Everything in the store costs a dollar. I purchased toothbrushes, toothpaste, soap, razors, candles, lighters, flashlights, and hand-warmers. I also bought dozens of non-perishable food items like crackers, soup, nuts and candy bars, to name just a few.
Just search Google and you will find many articles and YouTube videos on the topic of prepping at a dollar store, such as this one at Apartment Prepper.
Dollar stores are great places to get lots of supplies for not a lot of money. It’s really about volume when one is focused on preparing for a time when stores may no longer be stocked. It has to be.
You’re going to have to grow some of your own food. Did you know that there’s a franchise that specializes in designing and setting up organic fruit and vegetable raised planter gardens?
Gro-O is the name of the franchise, and they’re big on education. You can attend a garden party at one of their locations where you learn how to set up your organic garden.
Once you’re done learning how to grow your own food in an organic garden, you can go to the Gro-O website and purchase a few GroEasy Redwood Planters. These raised planter boxes are portable and easy to assemble. Bonus: No hardware or tools are needed.
The Beef Jerky Outlet
Beef jerky is one of those food items that has been around since before refrigeration.
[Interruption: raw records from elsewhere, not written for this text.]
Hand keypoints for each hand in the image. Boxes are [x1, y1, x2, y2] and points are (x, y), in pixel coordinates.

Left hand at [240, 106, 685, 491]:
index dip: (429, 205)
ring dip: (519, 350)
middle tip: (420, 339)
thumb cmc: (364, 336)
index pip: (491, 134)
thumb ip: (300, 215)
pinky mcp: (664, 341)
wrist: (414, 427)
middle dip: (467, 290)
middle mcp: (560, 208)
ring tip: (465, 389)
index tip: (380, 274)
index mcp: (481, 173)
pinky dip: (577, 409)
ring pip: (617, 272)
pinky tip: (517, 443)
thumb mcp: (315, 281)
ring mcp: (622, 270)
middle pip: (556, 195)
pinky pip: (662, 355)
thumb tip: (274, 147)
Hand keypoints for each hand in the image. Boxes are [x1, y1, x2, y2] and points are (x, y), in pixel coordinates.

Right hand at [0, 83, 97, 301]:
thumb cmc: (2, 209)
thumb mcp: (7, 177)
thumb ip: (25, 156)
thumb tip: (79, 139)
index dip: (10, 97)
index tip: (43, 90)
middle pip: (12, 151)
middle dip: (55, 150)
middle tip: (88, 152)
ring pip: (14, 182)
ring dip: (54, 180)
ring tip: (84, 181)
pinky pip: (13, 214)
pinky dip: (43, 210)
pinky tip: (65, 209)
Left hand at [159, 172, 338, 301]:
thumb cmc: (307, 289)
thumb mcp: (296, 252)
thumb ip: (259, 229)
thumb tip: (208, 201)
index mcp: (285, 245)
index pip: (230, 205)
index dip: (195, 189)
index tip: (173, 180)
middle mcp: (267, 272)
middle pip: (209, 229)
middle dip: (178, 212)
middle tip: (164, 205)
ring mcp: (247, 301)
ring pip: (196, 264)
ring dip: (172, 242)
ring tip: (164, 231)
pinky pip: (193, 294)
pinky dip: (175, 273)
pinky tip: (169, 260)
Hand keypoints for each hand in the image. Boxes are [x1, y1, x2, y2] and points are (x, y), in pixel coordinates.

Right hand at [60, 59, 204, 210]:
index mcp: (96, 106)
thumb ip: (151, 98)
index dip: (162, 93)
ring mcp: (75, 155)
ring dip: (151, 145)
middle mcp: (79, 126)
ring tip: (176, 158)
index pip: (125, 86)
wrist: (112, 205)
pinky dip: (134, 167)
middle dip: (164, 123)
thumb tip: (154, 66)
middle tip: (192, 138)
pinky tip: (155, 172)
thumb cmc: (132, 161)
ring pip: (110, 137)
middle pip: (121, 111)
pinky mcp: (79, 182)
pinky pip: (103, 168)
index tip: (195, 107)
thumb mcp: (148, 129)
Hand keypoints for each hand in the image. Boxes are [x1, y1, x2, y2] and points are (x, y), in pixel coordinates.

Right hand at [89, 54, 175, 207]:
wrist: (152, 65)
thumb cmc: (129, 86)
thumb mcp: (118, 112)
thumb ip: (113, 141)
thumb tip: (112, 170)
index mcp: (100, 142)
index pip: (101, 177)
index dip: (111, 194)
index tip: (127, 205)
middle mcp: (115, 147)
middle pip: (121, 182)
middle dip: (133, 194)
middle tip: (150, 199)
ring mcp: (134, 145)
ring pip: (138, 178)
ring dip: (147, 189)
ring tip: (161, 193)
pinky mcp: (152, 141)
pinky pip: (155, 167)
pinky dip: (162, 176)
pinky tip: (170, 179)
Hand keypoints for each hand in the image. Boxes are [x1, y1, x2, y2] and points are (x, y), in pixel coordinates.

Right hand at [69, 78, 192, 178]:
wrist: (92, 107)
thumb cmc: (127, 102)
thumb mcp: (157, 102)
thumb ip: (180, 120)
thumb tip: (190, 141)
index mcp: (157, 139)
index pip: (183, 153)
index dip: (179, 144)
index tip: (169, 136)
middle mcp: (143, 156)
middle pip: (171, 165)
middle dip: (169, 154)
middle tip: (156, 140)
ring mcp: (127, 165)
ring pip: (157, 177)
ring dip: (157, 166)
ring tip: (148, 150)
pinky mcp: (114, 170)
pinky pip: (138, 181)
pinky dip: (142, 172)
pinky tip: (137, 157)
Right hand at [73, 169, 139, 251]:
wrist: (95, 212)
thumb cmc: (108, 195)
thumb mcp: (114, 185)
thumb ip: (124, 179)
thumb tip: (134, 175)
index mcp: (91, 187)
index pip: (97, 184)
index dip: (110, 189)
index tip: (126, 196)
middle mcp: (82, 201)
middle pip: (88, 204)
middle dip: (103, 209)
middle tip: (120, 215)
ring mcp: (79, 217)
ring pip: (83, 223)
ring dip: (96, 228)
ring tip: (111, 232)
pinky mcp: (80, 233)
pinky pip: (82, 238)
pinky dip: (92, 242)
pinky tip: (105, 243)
And it is a food of choice for many preppers and survivalists, as well as campers, hikers and others who spend time outdoors. From YummyJerky.com:
“Generally speaking, commercially produced, vacuum-packed beef jerky has a shelf life of at least one year without refrigeration. Under ideal storage conditions, some varieties of beef jerky can last for two years or more.”
That’s why I paid a visit to The Beef Jerky Outlet, a young franchisor that specializes in tasty, high-quality beef jerky. Whether your local area could sustain a retail outlet specializing mainly in one niche product like beef jerky (and related items) is something to investigate.
These are a handful of the more mainstream franchises available that have overlap with the prepper market.
In my research I came across a number of direct selling and multi-level marketing arrangements. Thrive Life is one such opportunity. This company sells kits for consultants to hold home parties for stocking up on food and supplies. It’s important to remember that those are “business opportunities.” Business opportunities differ from franchises. While there are fewer rules and a lower up-front cost to participate in a business opportunity, you also get less support and training than with a franchise. There are legitimate business opportunities out there but there are also scams. Be careful, and do your due diligence.
Some products popular with preppers, such as Berkey water filtering systems, are sold through distributor arrangements. As a distributor, you have whatever rights you get under the distribution agreement you sign. Here again it is not a franchise. You’ll get less training and systems support than with a franchise. As a distributor you are expected to already know how to sell product.
Finally, you can find many online affiliate arrangements in the prepper world. Food Insurance is one of many companies marketing to the prepper world that offers an affiliate program. To take advantage of an affiliate program, a website puts up affiliate ads and earns a commission from every sale made via the ad.
- Affiliate programs are low risk, because you don’t pay a dime to join.
- Affiliate programs are low reward, unless you also have a website with considerable traffic, or a large survival group willing to buy through your portal.
I’m not saying that a non-franchise opportunity is either right or wrong, better or worse. Just understand the differences from a franchise.